ASSIGNMENT.
Exactly the lines below starting at the line with "ring tip: (706, 442)" and ending at the line with "ring dip: (476, 592)" are wanted, with both ends included. Leave out the pictures and add no other lines.

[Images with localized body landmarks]
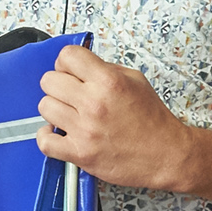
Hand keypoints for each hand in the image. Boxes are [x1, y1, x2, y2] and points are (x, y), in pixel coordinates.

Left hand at [36, 44, 195, 191]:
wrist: (167, 154)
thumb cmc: (153, 120)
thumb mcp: (136, 80)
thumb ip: (106, 70)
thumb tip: (82, 67)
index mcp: (108, 81)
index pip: (67, 56)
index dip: (67, 62)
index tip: (72, 71)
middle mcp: (94, 103)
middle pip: (49, 80)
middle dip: (59, 84)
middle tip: (71, 94)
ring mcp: (85, 129)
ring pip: (44, 106)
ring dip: (54, 109)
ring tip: (69, 114)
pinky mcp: (80, 154)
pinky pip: (45, 141)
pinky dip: (47, 136)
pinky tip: (59, 133)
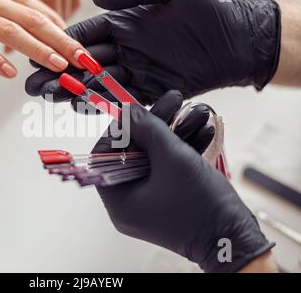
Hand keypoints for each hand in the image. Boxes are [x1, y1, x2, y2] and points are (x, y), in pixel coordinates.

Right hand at [25, 0, 280, 103]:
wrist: (239, 40)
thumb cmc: (210, 8)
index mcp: (125, 22)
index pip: (86, 35)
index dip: (61, 45)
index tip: (39, 53)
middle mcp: (125, 48)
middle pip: (84, 63)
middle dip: (58, 73)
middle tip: (33, 85)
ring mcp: (136, 71)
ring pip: (97, 83)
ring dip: (73, 91)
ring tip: (49, 98)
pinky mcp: (150, 91)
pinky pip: (120, 99)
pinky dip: (101, 104)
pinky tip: (81, 107)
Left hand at [93, 99, 273, 272]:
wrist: (237, 240)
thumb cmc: (201, 204)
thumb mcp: (172, 158)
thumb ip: (148, 129)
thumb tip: (129, 111)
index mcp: (118, 199)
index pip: (105, 154)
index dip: (120, 129)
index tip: (137, 111)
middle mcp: (129, 202)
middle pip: (134, 152)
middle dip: (158, 125)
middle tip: (176, 101)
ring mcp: (150, 201)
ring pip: (156, 158)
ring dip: (177, 133)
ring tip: (198, 113)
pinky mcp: (169, 199)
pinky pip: (168, 169)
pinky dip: (184, 150)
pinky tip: (204, 131)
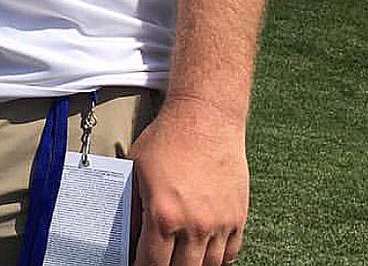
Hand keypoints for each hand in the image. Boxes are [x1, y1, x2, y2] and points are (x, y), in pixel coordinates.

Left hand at [128, 97, 247, 265]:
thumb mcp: (137, 170)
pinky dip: (218, 256)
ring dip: (194, 264)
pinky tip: (205, 250)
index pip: (153, 264)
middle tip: (159, 259)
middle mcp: (194, 226)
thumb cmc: (168, 138)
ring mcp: (220, 224)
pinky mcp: (238, 218)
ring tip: (181, 256)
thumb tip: (129, 234)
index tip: (139, 264)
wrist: (205, 118)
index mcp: (164, 216)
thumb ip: (133, 207)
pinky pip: (231, 253)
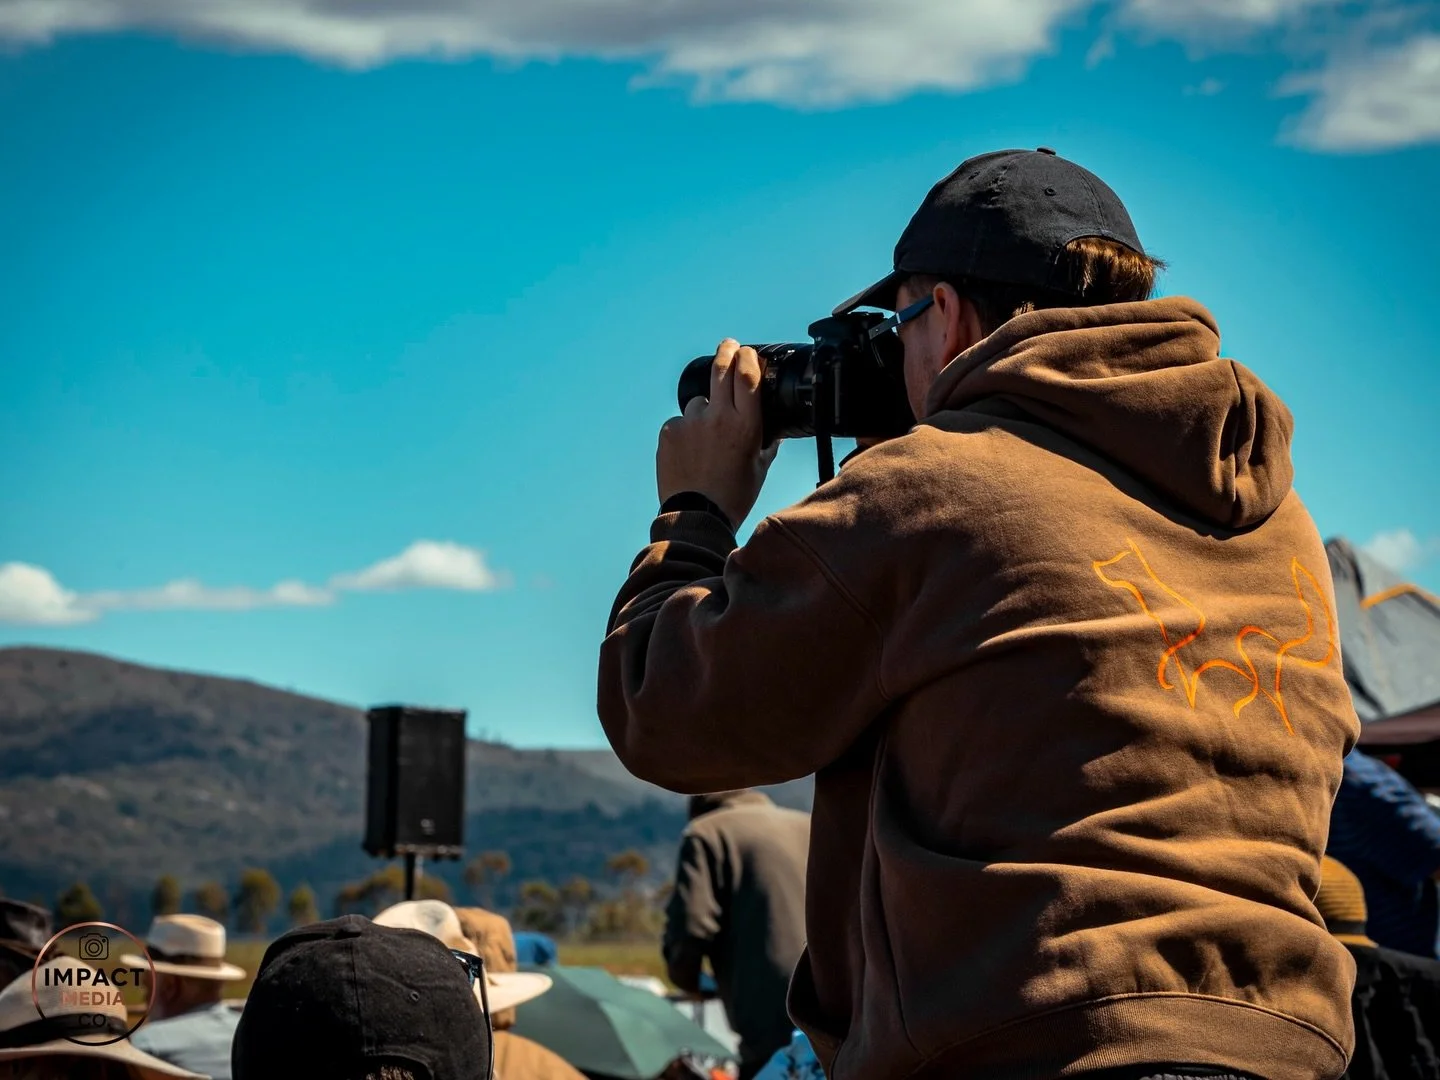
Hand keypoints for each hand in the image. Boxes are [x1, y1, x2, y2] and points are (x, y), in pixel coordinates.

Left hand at [657, 339, 778, 527]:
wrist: (696, 516)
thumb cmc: (734, 494)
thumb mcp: (760, 467)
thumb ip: (768, 442)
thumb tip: (775, 428)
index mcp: (746, 425)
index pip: (747, 375)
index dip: (747, 358)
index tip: (747, 352)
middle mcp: (718, 417)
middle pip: (721, 369)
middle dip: (726, 351)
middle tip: (728, 346)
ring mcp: (690, 422)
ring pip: (699, 402)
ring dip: (704, 411)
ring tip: (706, 442)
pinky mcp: (669, 431)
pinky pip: (680, 422)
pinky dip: (685, 431)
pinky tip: (690, 453)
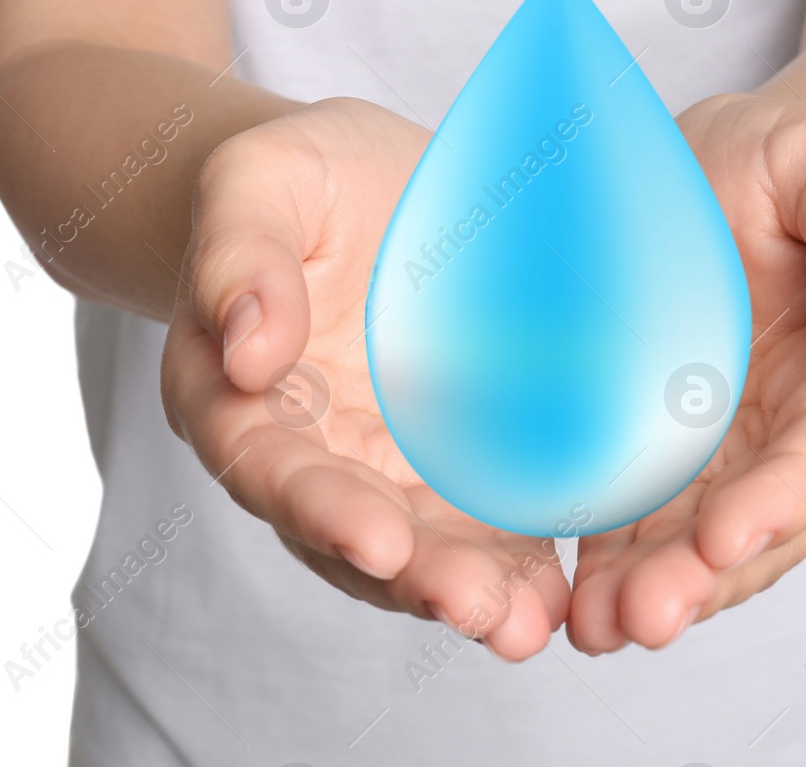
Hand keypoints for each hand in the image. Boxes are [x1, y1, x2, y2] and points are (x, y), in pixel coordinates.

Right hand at [161, 98, 569, 658]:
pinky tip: (566, 587)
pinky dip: (521, 558)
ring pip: (424, 547)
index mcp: (239, 398)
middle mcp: (311, 453)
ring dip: (476, 592)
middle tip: (484, 614)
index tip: (377, 542)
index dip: (321, 511)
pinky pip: (486, 517)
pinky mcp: (456, 458)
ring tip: (532, 624)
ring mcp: (387, 464)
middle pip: (353, 535)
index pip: (271, 469)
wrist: (362, 183)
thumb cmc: (295, 181)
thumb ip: (240, 256)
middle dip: (418, 578)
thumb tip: (249, 352)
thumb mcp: (258, 183)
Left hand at [567, 94, 805, 653]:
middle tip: (646, 617)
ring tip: (597, 629)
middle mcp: (796, 428)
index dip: (785, 498)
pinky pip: (645, 518)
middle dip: (708, 577)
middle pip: (764, 521)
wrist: (724, 171)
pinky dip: (612, 563)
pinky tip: (569, 601)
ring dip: (656, 590)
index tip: (730, 539)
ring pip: (701, 541)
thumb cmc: (786, 160)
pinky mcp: (667, 452)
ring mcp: (731, 451)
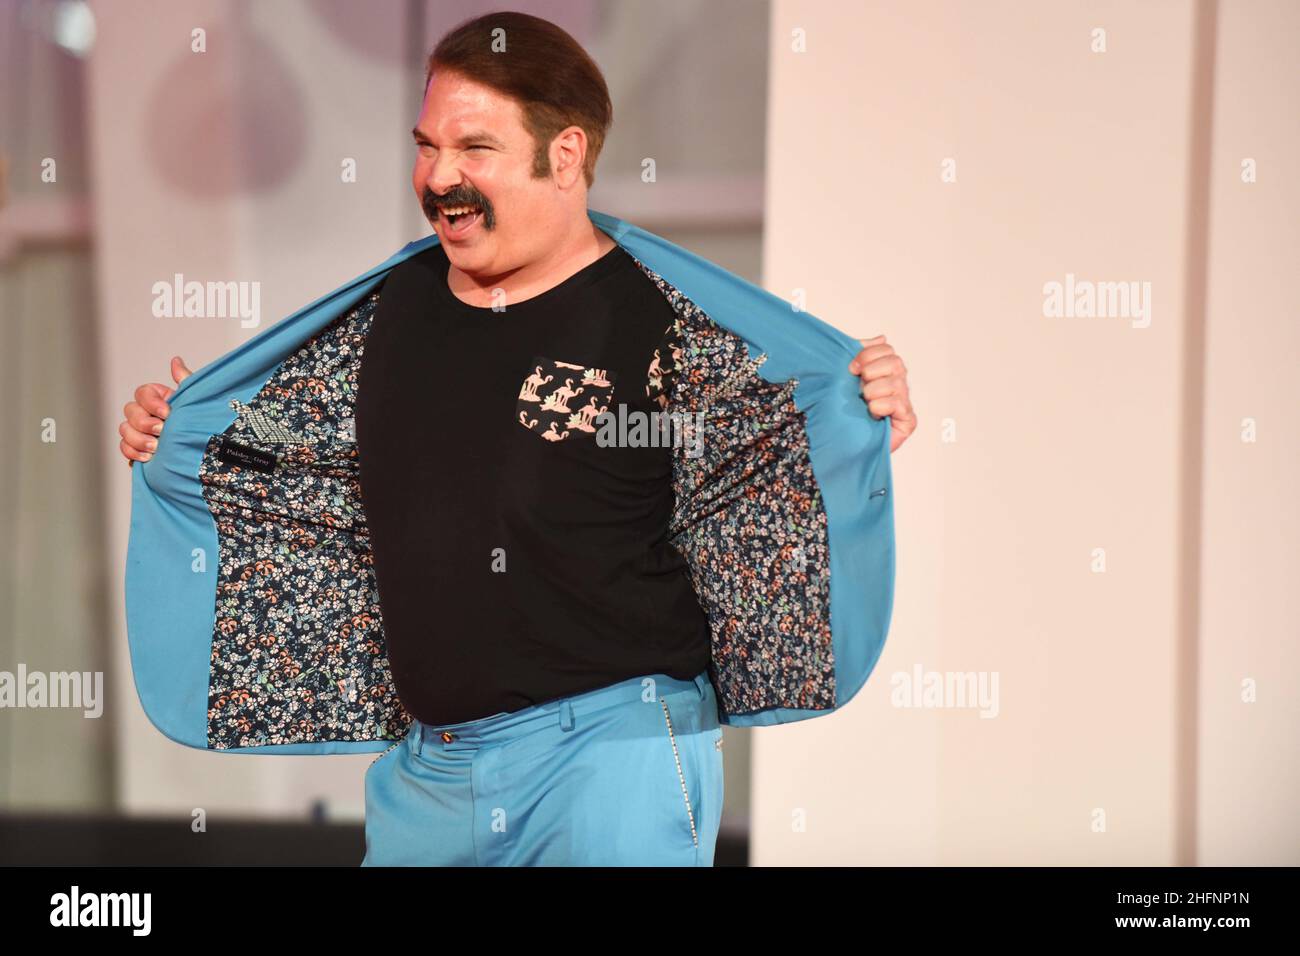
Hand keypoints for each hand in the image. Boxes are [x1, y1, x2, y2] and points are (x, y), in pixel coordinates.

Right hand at [121, 356, 192, 465]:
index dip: (151, 403)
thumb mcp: (197, 401)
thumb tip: (175, 360)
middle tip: (162, 431)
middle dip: (144, 422)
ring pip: (124, 429)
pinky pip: (125, 448)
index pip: (142, 393)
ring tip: (156, 447)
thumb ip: (185, 381)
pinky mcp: (138, 450)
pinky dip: (133, 452)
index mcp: (159, 399)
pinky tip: (148, 457)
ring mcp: (140, 432)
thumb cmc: (202, 423)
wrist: (207, 454)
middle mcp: (147, 413)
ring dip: (138, 439)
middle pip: (130, 411)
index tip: (168, 413)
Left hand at [848, 335, 914, 452]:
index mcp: (886, 370)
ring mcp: (905, 402)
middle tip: (859, 388)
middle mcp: (899, 383)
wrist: (843, 443)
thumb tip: (881, 337)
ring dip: (872, 393)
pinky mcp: (908, 420)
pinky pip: (897, 404)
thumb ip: (861, 355)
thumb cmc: (846, 410)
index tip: (851, 369)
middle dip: (871, 372)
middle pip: (895, 362)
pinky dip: (879, 407)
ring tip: (864, 404)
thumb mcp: (848, 378)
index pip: (886, 349)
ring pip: (895, 383)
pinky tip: (872, 414)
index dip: (867, 355)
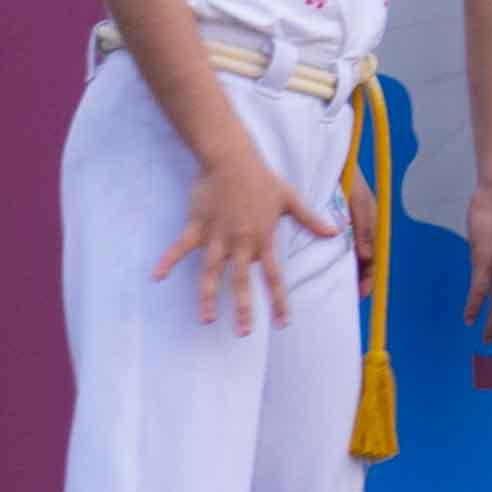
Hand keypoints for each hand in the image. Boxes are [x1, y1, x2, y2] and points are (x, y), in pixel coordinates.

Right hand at [151, 123, 338, 335]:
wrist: (231, 158)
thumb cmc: (262, 179)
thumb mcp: (290, 199)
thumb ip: (310, 219)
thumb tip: (335, 232)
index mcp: (263, 238)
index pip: (273, 275)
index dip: (279, 300)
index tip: (283, 323)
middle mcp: (240, 242)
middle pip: (241, 280)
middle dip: (243, 308)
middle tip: (243, 333)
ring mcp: (217, 235)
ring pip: (211, 271)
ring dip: (207, 295)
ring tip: (205, 319)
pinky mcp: (197, 226)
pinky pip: (181, 247)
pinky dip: (168, 260)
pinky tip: (157, 276)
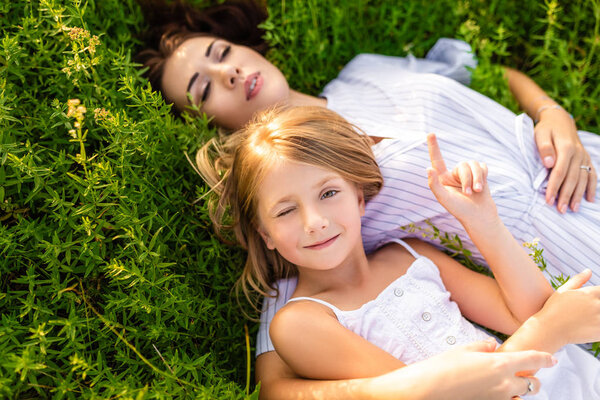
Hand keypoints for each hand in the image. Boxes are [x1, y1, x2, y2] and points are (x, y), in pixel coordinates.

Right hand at [370, 339, 553, 399]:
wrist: (425, 391)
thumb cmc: (441, 367)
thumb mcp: (463, 350)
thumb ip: (483, 347)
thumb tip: (492, 347)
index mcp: (500, 364)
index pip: (532, 360)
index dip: (544, 358)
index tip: (550, 358)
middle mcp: (503, 384)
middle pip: (532, 384)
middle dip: (533, 379)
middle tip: (526, 373)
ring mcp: (497, 399)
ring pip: (519, 396)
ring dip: (518, 389)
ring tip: (507, 382)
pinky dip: (505, 396)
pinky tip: (493, 390)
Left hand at [426, 133, 497, 224]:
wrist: (480, 217)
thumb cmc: (460, 210)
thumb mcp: (444, 198)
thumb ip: (434, 184)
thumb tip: (428, 168)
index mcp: (443, 179)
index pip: (437, 160)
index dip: (434, 147)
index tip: (431, 134)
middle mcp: (454, 174)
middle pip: (462, 165)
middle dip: (467, 178)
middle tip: (469, 193)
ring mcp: (468, 174)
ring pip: (474, 164)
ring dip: (477, 178)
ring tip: (477, 191)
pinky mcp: (480, 175)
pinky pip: (483, 166)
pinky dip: (484, 176)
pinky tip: (482, 186)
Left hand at [534, 107, 596, 212]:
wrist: (560, 120)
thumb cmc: (546, 129)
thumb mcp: (540, 134)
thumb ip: (544, 148)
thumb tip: (549, 164)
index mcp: (566, 147)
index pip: (559, 172)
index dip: (554, 187)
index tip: (548, 200)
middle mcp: (578, 153)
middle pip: (572, 178)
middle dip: (566, 196)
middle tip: (560, 210)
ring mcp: (584, 157)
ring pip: (583, 179)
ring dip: (579, 195)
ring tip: (573, 209)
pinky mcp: (587, 159)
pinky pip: (592, 174)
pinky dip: (592, 187)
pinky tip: (589, 200)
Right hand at [537, 269, 599, 345]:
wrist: (550, 330)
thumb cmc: (554, 309)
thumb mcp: (563, 291)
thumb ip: (578, 280)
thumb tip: (589, 270)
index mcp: (589, 293)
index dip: (598, 295)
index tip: (591, 301)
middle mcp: (596, 304)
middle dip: (597, 305)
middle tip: (586, 310)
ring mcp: (599, 319)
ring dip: (597, 315)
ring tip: (588, 318)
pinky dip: (598, 327)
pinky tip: (588, 327)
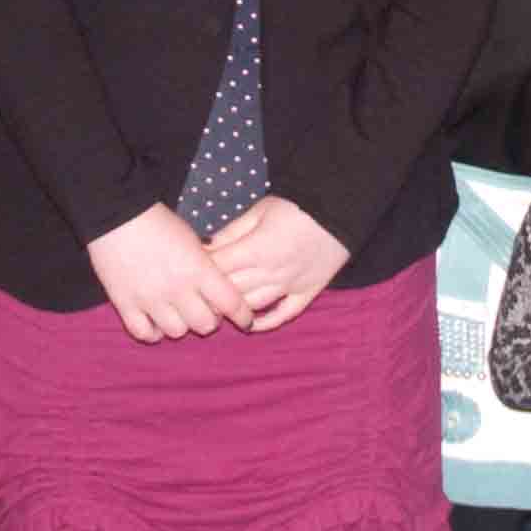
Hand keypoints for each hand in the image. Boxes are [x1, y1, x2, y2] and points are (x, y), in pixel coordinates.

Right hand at [87, 204, 251, 342]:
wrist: (116, 214)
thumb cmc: (158, 222)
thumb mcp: (193, 240)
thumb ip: (206, 267)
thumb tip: (219, 289)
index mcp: (198, 269)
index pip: (230, 303)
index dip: (242, 315)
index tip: (245, 320)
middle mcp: (177, 289)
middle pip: (204, 324)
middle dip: (210, 319)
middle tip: (205, 311)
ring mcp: (149, 299)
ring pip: (176, 332)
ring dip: (182, 325)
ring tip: (179, 314)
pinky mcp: (124, 304)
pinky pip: (144, 333)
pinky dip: (153, 332)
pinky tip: (156, 322)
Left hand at [207, 197, 352, 331]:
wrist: (340, 209)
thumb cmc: (297, 206)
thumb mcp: (260, 209)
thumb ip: (232, 231)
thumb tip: (207, 246)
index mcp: (256, 249)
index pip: (218, 267)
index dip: (201, 270)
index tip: (189, 270)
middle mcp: (271, 271)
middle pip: (232, 290)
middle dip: (211, 292)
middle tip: (198, 293)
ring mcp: (290, 285)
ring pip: (253, 306)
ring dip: (234, 309)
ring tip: (220, 307)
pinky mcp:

TASK OUTPUT.
ring tip: (706, 442)
pinky mcp: (669, 431)
pinky pip: (680, 422)
pinky dip: (685, 431)
pinky tip: (690, 453)
Hand keypoints for each hand in the image. Boxes are [x1, y1, x2, y2] and points are (x, y), in pixel coordinates.

Right hand at [161, 98, 569, 658]:
pinky tip: (566, 587)
pinky dip: (521, 558)
ring pip: (424, 547)
index mcp: (239, 398)
middle mcp: (311, 453)
ring dip: (476, 592)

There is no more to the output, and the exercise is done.